→ **PROVIDED PASSAGE**
For the purpose of this section, ‘tanning’ means the hardening of hides, using vegetable tanning agents, chromium salts or other substances such as aluminium salts, ferric salts, silicic salts, aldehydes and quinones, or other synthetic hardening agents.
For the production of collagen intended for use in food, the following raw materials may be used:
hides and skins of farmed ruminant animals;
pig skins and bones;
poultry skin and bones;
tendons;
wild game hides and skins;
and
fish skin and bones.
The use of hides and skins is prohibited if they have undergone any tanning process, regardless of whether this process was completed.
Raw materials listed in point 1(a) to (d) must derive from animals which have been slaughtered in a slaughterhouse and whose carcases have been found fit for human consumption following ante-and post-mortem inspection or, in the case of hides and skins from wild game, found fit for human consumption.
Raw materials must come from establishments registered or approved pursuant to Regulation (EC) No 852/2004 or in accordance with this Regulation.

→ **SUPPLIED MATERIAL**
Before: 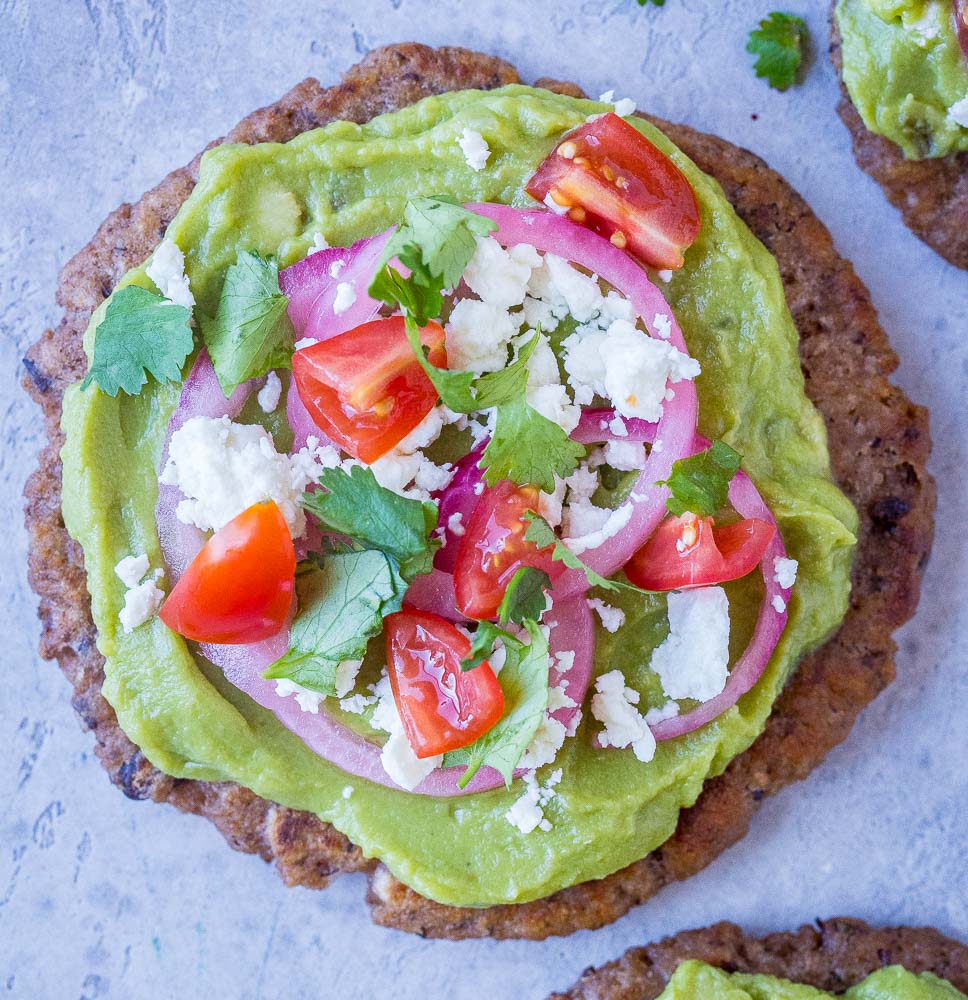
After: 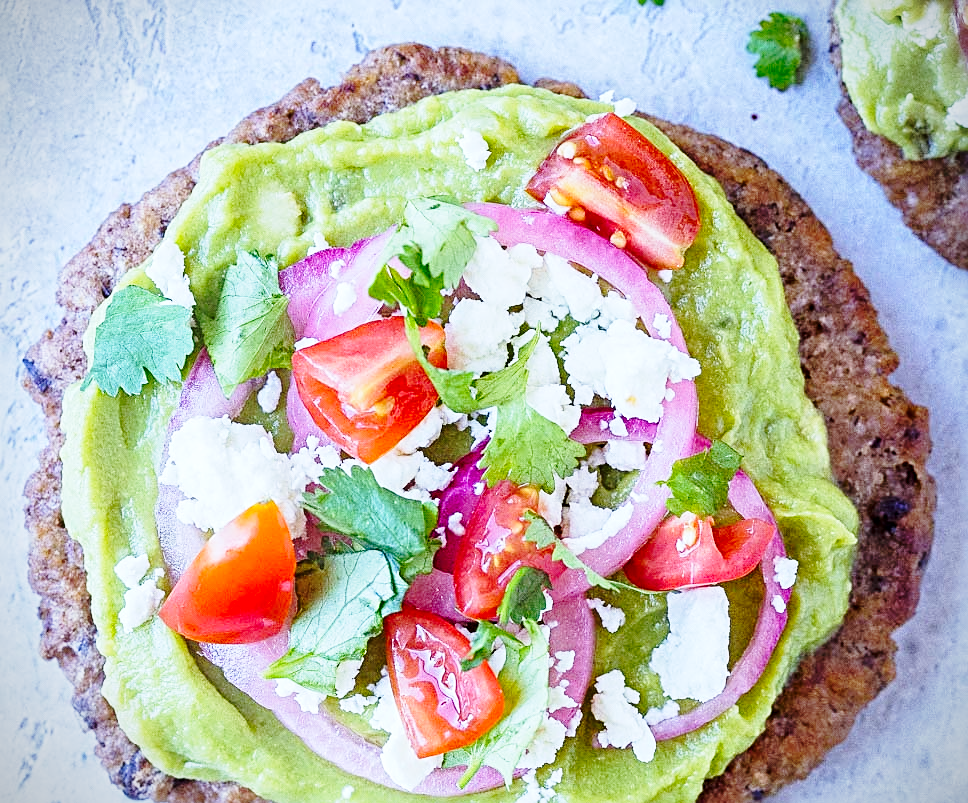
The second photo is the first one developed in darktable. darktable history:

→ **ACTIVITY**
Reproduce the passage on collagen raw materials word for word, starting at "Raw materials listed" and ending at "with this Regulation.". Work only from the text on collagen raw materials.

→ **REPLY TO THE TASK**
Raw materials listed in point 1(a) to (d) must derive from animals which have been slaughtered in a slaughterhouse and whose carcases have been found fit for human consumption following ante-and post-mortem inspection or, in the case of hides and skins from wild game, found fit for human consumption.
Raw materials must come from establishments registered or approved pursuant to Regulation (EC) No 852/2004 or in accordance with this Regulation.